Ideally you dont even need multiple workers and can stick to the main thread or a single worker. Optimize your algorithms and data structures first.
Additional Notes
- Workers have access to most relevant browser APIs. You could offload all state management, data fetching and processing to a worker and use the UI thread only for user interaction. Keep the messaging overhead in mind.
- When messaging data between threads, you can pass references (and ownership) instead of copies for certain data types such as Buffers (see Transferable objects). Doing this can mitigate performance impact on the main thread to ~0 when receiving data of any size.
- Message ports are transferable, allowing you to create pipelines of workers running in sequence, managed by a single thread instead of each other (see MessageChannel)

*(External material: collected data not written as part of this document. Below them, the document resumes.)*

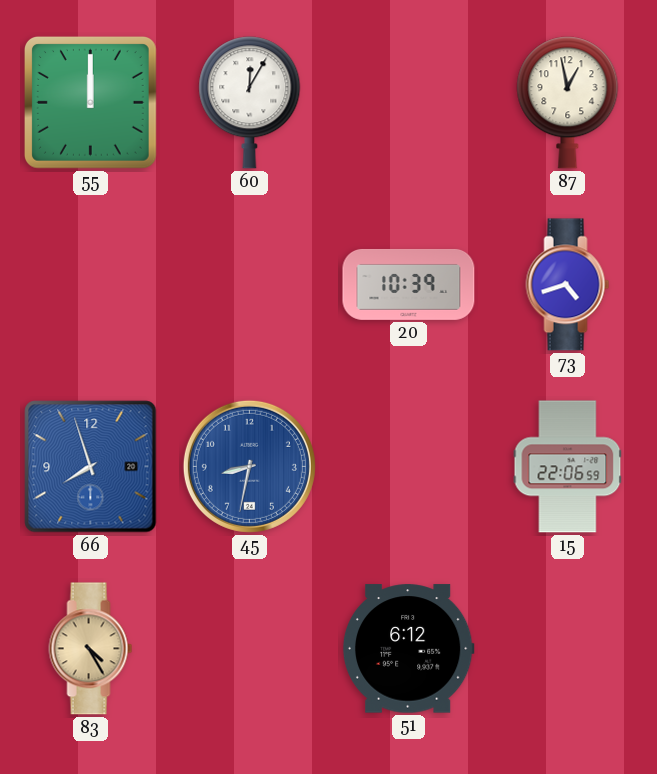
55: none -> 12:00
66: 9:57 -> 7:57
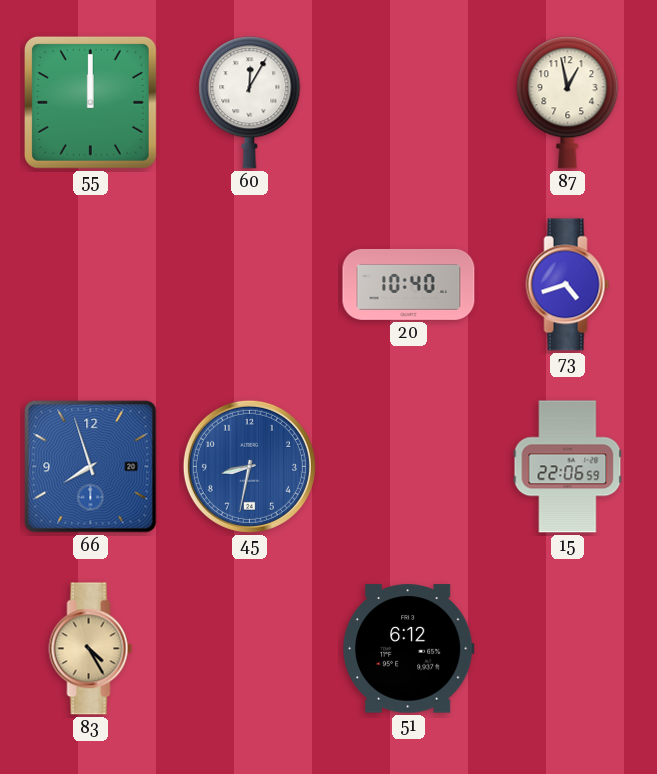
20: 10:39 -> 10:40
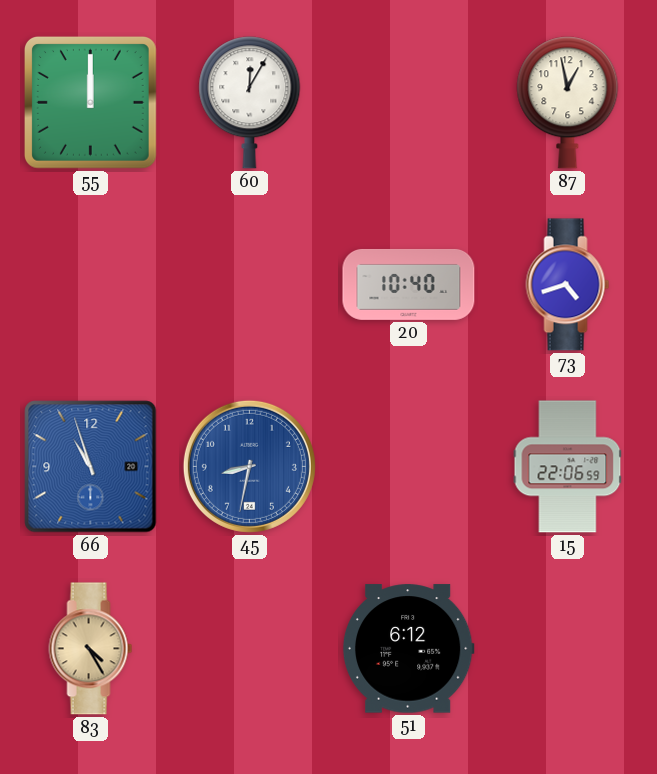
66: 7:57 -> 10:57
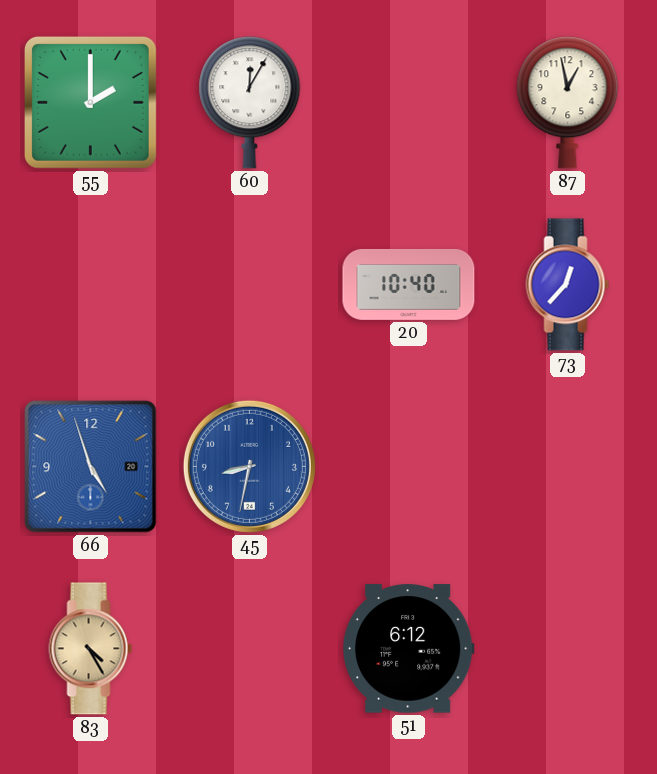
55: 12:00 -> 2:00
73: 4:42 -> 12:37
66: 10:57 -> 4:57
15: 22:06 -> none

- You can use the Broadcast Channel API to streamline communication when using multiple workers
- Testing workers is tricky. Putting the main logic in modules that can also be imported in tests, while keeping glue code and internal complexity to a minimum is a solid approach.
- Implementing workers can be a difficult experience, especially for (frontend) developers not used to MultiThreading. Nowadays both Vite and Webpack provide great out-of-the-box support. Consider using Google's comlink library to create easy to use and type-safer APIs instead of having to send raw messages (though this increases overhead even further).